Осторожно раздвинув ветки, укрывавшие нас, мы один за другим слезли с фуры и с видом гуляк гурьбой ввалились в кафану. Впереди Мусич, держа автомат под полой зипуна, за ним Милетич и я с остальными.
В большом грязном зале было так накурено, что люди казались окутанными тонким слоем ваты. Бородачи, одетые в немецкие обноски, стучали стаканами, играли в карты, звенели цехинами и, топая ногами, нестройно горланили песню про «краля Петра». Несколько мужчин сосредоточенно играли в карамболь, гоняя три шара. Я и Лаушек совсем близко подошли к игрокам, чтобы стать между ними и подоконником, на котором лежало оружие.

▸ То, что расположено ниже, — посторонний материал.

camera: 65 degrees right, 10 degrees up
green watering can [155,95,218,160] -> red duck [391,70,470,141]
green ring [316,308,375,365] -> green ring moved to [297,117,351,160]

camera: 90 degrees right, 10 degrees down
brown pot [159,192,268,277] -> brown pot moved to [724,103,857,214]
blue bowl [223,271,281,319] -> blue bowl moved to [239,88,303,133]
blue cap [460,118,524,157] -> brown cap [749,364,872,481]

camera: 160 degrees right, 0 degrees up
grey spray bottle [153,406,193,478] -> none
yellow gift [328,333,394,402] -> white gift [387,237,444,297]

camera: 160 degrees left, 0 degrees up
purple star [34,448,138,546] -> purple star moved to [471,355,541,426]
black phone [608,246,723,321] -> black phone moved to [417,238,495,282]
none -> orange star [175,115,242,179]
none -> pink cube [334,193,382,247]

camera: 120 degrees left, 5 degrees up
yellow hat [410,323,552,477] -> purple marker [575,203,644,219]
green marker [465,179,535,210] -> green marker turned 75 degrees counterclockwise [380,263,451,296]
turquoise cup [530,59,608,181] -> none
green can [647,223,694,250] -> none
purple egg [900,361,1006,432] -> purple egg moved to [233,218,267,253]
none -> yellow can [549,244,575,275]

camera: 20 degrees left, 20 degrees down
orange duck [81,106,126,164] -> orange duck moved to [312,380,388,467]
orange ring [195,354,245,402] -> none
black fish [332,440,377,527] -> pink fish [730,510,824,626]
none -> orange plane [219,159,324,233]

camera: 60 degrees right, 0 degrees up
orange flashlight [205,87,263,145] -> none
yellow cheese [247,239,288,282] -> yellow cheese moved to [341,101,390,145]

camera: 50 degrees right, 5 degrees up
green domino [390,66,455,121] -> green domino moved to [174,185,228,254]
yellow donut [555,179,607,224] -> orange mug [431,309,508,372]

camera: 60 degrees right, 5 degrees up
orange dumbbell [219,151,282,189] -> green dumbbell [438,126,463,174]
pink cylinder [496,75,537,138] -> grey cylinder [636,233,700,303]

В этот момент с порога раздался грозный окрик Милетича:
— Смерть фашизму, свобода народу!
От такого возгласа у четников не раз уходила душа в пятки, но сейчас они лишь на миг опешили, а потом расхохотались, подумав, очевидно, что кто-то шутит спьяну. Но оружие уже было у нас в руках. Даже дед Живко схватил винтовку, висевшую на вешалке при входе.
Иован дал очередь из автомата, и четники растерянно подняли руки. Кое-кто успел выпрыгнуть в окна. Вопя, что в поселок проник большой отряд партизан, бандиты в панике бежали по улице. Живко остался перед дверью кафаны сторожить пленных. А мы все, не теряя времени, бросились через улицу к воротам в высоком заборе и, обезоружив часового, ворвались в барак концлагеря.
— Выходите, итальянцы! — кричал Колачионе. — Разбирайте оружие: топоры, лопаты, кирки… Все ко мне!
— Эввива свобода! — возглашал Марино.
Через минуту заключенные уже расхватывали в складе инструмент, а в караулке — оставшиеся винтовки.
Воодушевленные известиями о событиях на их родине итальянцы с энтузиазмом бросились отыскивать попрятавшихся охранников.
Всю ночь небо над рудничным поселком багровело от зарева. Горели надшахтные постройки, караульные вышки, барак концлагеря. Раздавались выстрелы, очереди из автоматов, взрывы гранат. Кое-где четники бешено сопротивлялись.
Утром мы похоронили Николауса Пала и нескольких итальянцев, убитых в ночной стычке. Отдали им последнюю воинскую почесть: залп более чем из сотни ружей и автоматов потряс воздух над братской могилой под высоким дубом. С веток сорвались пожелтевшие листья и усыпали могильный холм.
— Прощай, Николаус, — сказал Лаушек. — Прощай, друг, — повторил он дрогнувшим голосом. — Спи здесь спокойно, рядом с итальянскими братьями по мукам и по борьбе. Если буду жив, я расскажу в Будапеште, что ты умер, как храбрый солдат».